___ Texte fourni
Il y avait officiellement renoncé mais, finalement, il la touchera bien : l’ancien PDG du groupe automobile PSA Philippe Varin bénéficiera bien d’une retraite chapeau d’environ 300.000 euros par an. Une volte-face pour le moins embarrassante pour une entreprise qui sort à peine d’un vaste plan de restructuration et avait bénéficié de l’aide de l’Etat. "Pour moi, c'est inacceptable", n'a pas tardé à réagir le porte-parole du gouvernement Stéphane Le Foll.
Quand Philippe Varin montrait l'exemple. C’était en novembre 2013. Le groupe Peugeot Citroën, en plein déconfiture, est alors en pleine restructuration : le site historique d’Aulnay-sous-Bois vient de fermer, l’Etat a été appelé à l’aide pour une augmentation de capital, PSA doit s'allier au chinois Dongfeng et les salariés ont dû consentir d’importants efforts. 11.000 suppressions de postes sont annoncées, tout comme le gel des salaires pour l’année 2014.
Pour accompagner cette mutation, l’entreprise décide de changer de PDG. Dans ce contexte, et sur pression du gouvernement et du patronat, le futur ex-patron, Philippe Varin, annonce qu’il renonce à sa retraite chapeau. Le chiffre qui circule, 21 millions sur 25 ans, a en effet de quoi provoquer la polémique dans une entreprise aussi mal en point.
______
___ Données
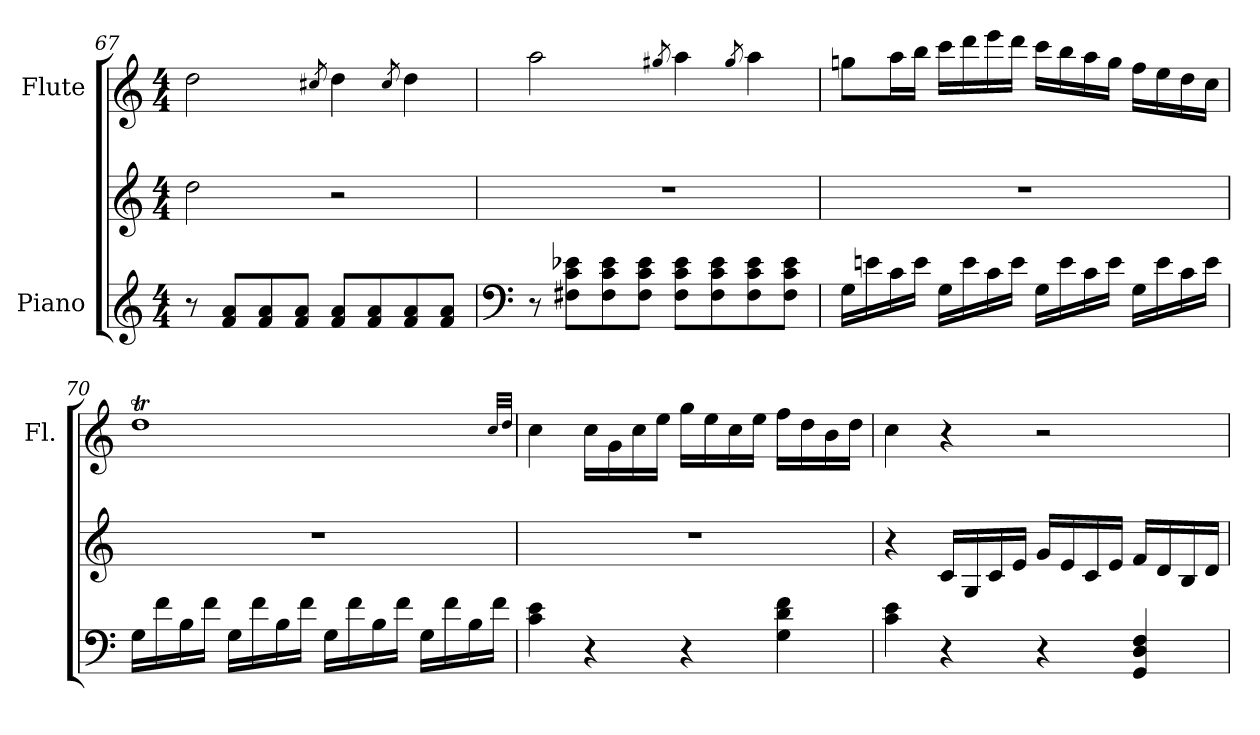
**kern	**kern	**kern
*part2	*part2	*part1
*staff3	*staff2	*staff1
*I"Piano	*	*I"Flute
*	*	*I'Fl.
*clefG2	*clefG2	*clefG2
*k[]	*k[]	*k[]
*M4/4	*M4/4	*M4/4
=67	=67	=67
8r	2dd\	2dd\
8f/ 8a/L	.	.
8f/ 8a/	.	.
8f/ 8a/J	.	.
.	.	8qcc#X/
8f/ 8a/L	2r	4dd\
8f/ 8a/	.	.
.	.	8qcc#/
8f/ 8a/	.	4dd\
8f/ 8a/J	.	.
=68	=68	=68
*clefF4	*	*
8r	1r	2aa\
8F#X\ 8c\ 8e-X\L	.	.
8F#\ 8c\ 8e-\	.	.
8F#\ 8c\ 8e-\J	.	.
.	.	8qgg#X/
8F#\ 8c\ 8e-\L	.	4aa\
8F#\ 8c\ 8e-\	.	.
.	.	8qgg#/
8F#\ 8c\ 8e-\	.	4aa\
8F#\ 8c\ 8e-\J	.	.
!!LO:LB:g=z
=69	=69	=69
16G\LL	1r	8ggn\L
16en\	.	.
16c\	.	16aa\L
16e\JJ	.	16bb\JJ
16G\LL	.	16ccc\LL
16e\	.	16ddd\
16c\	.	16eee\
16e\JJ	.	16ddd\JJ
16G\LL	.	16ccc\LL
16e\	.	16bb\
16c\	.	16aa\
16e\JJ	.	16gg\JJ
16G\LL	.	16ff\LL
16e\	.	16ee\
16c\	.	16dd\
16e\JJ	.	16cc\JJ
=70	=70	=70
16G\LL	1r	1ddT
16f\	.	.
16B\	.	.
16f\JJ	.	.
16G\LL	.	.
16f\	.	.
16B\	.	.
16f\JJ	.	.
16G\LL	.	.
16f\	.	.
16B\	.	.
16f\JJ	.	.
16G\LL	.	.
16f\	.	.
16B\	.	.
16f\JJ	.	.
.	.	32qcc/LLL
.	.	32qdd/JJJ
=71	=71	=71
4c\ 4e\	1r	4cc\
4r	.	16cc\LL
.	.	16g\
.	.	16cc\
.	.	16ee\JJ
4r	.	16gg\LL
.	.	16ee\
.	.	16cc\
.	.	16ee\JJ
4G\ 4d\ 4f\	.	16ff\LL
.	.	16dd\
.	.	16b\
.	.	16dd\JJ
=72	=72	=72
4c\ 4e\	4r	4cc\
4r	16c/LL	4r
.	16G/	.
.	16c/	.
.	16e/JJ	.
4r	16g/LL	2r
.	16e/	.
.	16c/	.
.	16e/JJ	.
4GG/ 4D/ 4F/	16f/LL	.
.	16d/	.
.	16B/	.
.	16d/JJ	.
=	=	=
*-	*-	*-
______
___ Données
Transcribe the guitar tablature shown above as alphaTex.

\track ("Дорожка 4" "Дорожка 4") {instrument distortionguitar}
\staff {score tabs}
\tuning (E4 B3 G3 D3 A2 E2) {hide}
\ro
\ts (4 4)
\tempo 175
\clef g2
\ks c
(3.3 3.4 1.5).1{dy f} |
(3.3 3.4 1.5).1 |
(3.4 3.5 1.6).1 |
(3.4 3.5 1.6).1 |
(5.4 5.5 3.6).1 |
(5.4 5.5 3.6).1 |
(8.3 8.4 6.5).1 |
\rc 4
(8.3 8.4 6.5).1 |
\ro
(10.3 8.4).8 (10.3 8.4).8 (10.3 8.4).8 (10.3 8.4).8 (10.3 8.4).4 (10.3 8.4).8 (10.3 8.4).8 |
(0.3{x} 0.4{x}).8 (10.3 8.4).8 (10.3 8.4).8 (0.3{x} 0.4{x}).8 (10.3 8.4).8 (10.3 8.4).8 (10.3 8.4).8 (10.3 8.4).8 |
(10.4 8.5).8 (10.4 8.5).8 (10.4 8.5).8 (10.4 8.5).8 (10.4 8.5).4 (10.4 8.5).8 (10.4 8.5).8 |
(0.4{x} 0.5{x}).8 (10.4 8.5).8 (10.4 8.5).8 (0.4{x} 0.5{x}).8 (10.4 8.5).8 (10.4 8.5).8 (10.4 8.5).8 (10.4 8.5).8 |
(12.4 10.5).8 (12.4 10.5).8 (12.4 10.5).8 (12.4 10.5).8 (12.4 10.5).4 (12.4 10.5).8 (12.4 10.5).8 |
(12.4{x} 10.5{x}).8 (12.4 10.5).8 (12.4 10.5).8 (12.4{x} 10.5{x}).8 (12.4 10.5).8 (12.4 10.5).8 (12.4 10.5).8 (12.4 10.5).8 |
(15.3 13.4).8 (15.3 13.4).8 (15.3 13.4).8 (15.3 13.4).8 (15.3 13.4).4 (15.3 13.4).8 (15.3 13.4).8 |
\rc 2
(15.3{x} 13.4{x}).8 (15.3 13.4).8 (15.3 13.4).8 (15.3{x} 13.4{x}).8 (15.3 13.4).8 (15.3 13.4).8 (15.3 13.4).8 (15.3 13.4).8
______
» Liste des tâches
- a) Répondez à ces questions d'après le texte fourni :
(i) Quel est le montant annuel approximatif de la retraite chapeau que touchera Philippe Varin ?
(ii) Quel site historique du groupe vient de fermer en novembre 2013 ?
(iii) Combien de suppressions de postes sont annoncées ?
- b) Reprenez le passage du texte fourni qui commence aux mots « Quand Philippe Varin » et s'arrête après « mal en point. », en substituant « dirigeant » à « PDG ».
Les entrées n'ont aucun lien avec le texte fourni.

» Réponses par tâche
- a)
(i) Environ 300.000 euros par an.
(ii) Le site d'Aulnay-sous-Bois.
(iii) 11.000.

- b)
Quand Philippe Varin montrait l'exemple. C’était en novembre 2013. Le groupe Peugeot Citroën, en plein déconfiture, est alors en pleine restructuration : le site historique d’Aulnay-sous-Bois vient de fermer, l’Etat a été appelé à l’aide pour une augmentation de capital, PSA doit s'allier au chinois Dongfeng et les salariés ont dû consentir d’importants efforts. 11.000 suppressions de postes sont annoncées, tout comme le gel des salaires pour l’année 2014.
Pour accompagner cette mutation, l’entreprise décide de changer de dirigeant. Dans ce contexte, et sur pression du gouvernement et du patronat, le futur ex-patron, Philippe Varin, annonce qu’il renonce à sa retraite chapeau. Le chiffre qui circule, 21 millions sur 25 ans, a en effet de quoi provoquer la polémique dans une entreprise aussi mal en point.